◆ **TASK REQUIREMENTS**
Before copying, remove every picture, and then repeat all entries below precisely as written.

-- Opening Marker --

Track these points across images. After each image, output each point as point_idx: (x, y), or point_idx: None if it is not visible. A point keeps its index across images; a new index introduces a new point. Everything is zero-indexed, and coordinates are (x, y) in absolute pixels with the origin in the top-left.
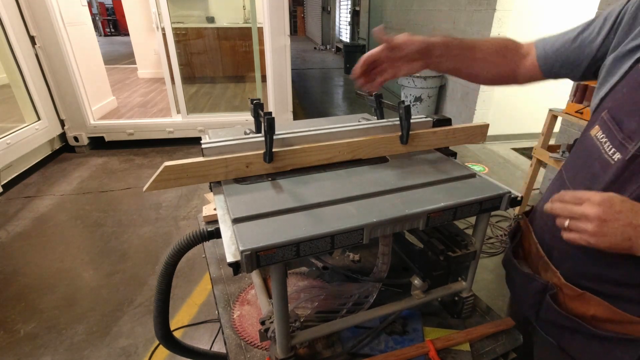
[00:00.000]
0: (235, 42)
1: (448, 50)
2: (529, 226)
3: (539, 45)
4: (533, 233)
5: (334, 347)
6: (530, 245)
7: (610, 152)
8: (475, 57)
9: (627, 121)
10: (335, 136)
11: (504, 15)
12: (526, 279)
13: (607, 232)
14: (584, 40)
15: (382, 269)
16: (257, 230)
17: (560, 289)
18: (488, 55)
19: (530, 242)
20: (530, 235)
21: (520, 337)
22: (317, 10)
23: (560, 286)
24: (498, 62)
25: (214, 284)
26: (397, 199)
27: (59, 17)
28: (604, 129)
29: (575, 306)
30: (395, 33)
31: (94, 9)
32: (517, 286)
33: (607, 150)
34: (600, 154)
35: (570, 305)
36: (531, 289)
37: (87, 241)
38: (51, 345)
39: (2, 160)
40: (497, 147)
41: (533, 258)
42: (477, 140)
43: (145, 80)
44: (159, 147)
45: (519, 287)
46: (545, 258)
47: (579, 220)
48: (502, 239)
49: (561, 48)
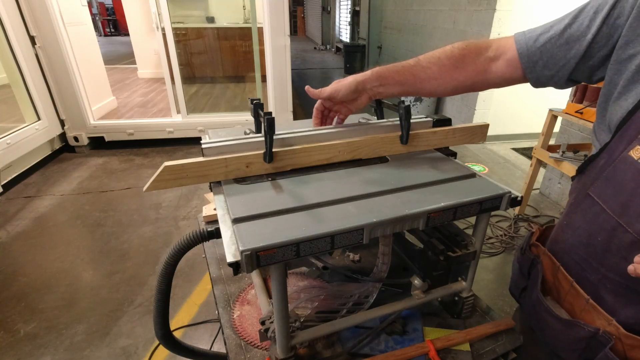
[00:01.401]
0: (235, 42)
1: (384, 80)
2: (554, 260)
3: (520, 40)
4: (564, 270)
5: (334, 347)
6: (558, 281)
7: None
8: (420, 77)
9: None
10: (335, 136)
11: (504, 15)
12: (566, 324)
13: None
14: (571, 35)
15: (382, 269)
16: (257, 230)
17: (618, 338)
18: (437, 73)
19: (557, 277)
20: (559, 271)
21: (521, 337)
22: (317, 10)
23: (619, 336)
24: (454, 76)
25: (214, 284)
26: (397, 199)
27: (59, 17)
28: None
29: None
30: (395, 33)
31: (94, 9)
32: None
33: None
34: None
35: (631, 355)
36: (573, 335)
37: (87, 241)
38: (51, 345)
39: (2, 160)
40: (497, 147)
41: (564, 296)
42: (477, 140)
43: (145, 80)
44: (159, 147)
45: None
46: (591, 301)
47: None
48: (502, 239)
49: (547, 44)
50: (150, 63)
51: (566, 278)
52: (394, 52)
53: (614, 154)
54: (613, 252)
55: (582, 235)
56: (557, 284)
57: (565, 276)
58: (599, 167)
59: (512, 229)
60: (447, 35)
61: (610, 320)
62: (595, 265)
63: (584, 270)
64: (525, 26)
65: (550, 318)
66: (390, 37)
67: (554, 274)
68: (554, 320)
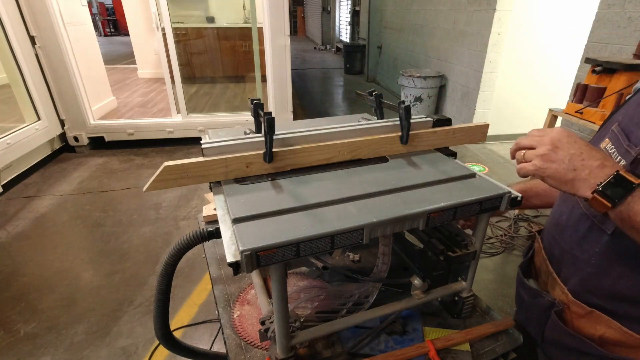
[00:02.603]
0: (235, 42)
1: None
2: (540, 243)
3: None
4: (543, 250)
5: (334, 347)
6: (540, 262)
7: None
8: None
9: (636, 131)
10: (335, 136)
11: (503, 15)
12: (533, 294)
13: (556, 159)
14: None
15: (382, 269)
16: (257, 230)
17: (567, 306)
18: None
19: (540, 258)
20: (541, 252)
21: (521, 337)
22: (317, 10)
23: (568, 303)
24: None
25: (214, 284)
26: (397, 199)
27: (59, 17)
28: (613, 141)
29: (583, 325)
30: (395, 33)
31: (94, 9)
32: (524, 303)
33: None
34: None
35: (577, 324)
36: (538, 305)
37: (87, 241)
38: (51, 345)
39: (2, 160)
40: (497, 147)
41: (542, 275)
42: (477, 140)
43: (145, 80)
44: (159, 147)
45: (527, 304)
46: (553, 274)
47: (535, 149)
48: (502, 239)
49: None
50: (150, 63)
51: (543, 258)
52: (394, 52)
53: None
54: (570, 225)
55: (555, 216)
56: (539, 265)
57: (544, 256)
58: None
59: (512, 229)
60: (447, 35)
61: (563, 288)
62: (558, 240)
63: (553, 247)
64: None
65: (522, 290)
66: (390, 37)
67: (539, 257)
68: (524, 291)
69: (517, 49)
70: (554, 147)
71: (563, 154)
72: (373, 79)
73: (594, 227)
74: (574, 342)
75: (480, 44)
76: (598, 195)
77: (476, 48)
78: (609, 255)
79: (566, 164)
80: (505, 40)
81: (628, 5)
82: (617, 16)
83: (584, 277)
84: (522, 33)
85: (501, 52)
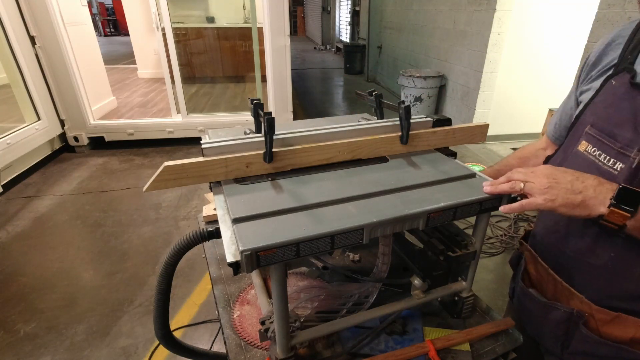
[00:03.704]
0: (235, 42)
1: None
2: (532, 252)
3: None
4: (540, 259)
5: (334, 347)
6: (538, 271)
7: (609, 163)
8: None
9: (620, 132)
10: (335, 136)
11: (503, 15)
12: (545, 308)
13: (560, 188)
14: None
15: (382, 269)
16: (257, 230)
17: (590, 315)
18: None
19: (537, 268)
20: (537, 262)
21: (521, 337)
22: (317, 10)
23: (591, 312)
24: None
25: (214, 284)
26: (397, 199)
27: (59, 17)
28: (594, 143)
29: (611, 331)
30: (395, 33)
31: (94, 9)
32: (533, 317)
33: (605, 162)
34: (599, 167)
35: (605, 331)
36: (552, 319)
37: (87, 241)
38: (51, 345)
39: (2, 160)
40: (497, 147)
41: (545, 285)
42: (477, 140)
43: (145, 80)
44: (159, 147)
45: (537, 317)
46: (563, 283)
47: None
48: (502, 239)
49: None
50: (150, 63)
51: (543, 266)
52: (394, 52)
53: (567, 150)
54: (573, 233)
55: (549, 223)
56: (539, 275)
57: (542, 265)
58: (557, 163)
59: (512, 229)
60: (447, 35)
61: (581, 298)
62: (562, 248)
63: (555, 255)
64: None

-- Closing Marker --

◆ **TASK OUTPUT**
Track these points across images. After each image, output each point as point_idx: (x, y), or point_idx: None if it is not visible. A point keeps its index across images; a new index introduces a new point. Everything is zero-indexed, and coordinates are (x, y) in absolute pixels with the origin in the top-left.
[00:00.000]
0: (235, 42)
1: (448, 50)
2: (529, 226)
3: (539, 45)
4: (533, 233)
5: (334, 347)
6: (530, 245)
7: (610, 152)
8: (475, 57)
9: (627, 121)
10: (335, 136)
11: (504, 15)
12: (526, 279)
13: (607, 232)
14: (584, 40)
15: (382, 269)
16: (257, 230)
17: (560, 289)
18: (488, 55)
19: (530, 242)
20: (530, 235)
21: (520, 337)
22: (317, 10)
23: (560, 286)
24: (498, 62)
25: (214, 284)
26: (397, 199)
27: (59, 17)
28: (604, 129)
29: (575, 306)
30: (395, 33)
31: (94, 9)
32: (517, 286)
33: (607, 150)
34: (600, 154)
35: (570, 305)
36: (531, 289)
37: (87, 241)
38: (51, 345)
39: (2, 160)
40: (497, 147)
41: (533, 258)
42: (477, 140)
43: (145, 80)
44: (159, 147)
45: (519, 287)
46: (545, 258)
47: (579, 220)
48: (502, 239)
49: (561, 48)
[00:01.401]
0: (235, 42)
1: (384, 80)
2: (554, 260)
3: (520, 40)
4: (564, 270)
5: (334, 347)
6: (558, 281)
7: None
8: (420, 77)
9: None
10: (335, 136)
11: (504, 15)
12: (566, 324)
13: None
14: (571, 35)
15: (382, 269)
16: (257, 230)
17: (618, 338)
18: (437, 73)
19: (557, 277)
20: (559, 271)
21: (521, 337)
22: (317, 10)
23: (619, 336)
24: (454, 76)
25: (214, 284)
26: (397, 199)
27: (59, 17)
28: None
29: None
30: (395, 33)
31: (94, 9)
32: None
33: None
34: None
35: (631, 355)
36: (573, 335)
37: (87, 241)
38: (51, 345)
39: (2, 160)
40: (497, 147)
41: (564, 296)
42: (477, 140)
43: (145, 80)
44: (159, 147)
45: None
46: (591, 301)
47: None
48: (502, 239)
49: (547, 44)
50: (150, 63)
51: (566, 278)
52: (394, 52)
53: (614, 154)
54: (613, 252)
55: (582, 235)
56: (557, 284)
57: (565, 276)
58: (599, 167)
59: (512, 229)
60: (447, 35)
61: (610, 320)
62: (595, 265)
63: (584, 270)
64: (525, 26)
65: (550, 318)
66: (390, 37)
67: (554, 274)
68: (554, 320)
[00:02.603]
0: (235, 42)
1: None
2: (540, 243)
3: None
4: (543, 250)
5: (334, 347)
6: (540, 262)
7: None
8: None
9: (636, 131)
10: (335, 136)
11: (503, 15)
12: (533, 294)
13: (556, 159)
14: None
15: (382, 269)
16: (257, 230)
17: (567, 306)
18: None
19: (540, 258)
20: (541, 252)
21: (521, 337)
22: (317, 10)
23: (568, 303)
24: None
25: (214, 284)
26: (397, 199)
27: (59, 17)
28: (613, 141)
29: (583, 325)
30: (395, 33)
31: (94, 9)
32: (524, 303)
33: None
34: None
35: (577, 324)
36: (538, 305)
37: (87, 241)
38: (51, 345)
39: (2, 160)
40: (497, 147)
41: (542, 275)
42: (477, 140)
43: (145, 80)
44: (159, 147)
45: (527, 304)
46: (553, 274)
47: (535, 149)
48: (502, 239)
49: None
50: (150, 63)
51: (543, 258)
52: (394, 52)
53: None
54: (570, 225)
55: (555, 216)
56: (539, 265)
57: (544, 256)
58: None
59: (512, 229)
60: (447, 35)
61: (563, 288)
62: (558, 240)
63: (553, 247)
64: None
65: (522, 290)
66: (390, 37)
67: (539, 257)
68: (524, 291)
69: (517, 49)
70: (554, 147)
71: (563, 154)
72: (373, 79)
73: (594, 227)
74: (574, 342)
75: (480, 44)
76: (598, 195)
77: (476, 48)
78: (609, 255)
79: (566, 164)
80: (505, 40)
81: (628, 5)
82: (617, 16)
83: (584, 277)
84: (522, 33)
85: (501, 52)
[00:03.704]
0: (235, 42)
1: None
2: (532, 252)
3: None
4: (540, 259)
5: (334, 347)
6: (538, 271)
7: (609, 163)
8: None
9: (620, 132)
10: (335, 136)
11: (503, 15)
12: (545, 308)
13: (560, 188)
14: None
15: (382, 269)
16: (257, 230)
17: (590, 315)
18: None
19: (537, 268)
20: (537, 262)
21: (521, 337)
22: (317, 10)
23: (591, 312)
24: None
25: (214, 284)
26: (397, 199)
27: (59, 17)
28: (594, 143)
29: (611, 331)
30: (395, 33)
31: (94, 9)
32: (533, 317)
33: (605, 162)
34: (599, 167)
35: (605, 331)
36: (552, 319)
37: (87, 241)
38: (51, 345)
39: (2, 160)
40: (497, 147)
41: (545, 285)
42: (477, 140)
43: (145, 80)
44: (159, 147)
45: (537, 317)
46: (563, 283)
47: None
48: (502, 239)
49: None
50: (150, 63)
51: (543, 266)
52: (394, 52)
53: (567, 150)
54: (573, 233)
55: (549, 223)
56: (539, 275)
57: (542, 265)
58: (557, 163)
59: (512, 229)
60: (447, 35)
61: (581, 298)
62: (562, 248)
63: (555, 255)
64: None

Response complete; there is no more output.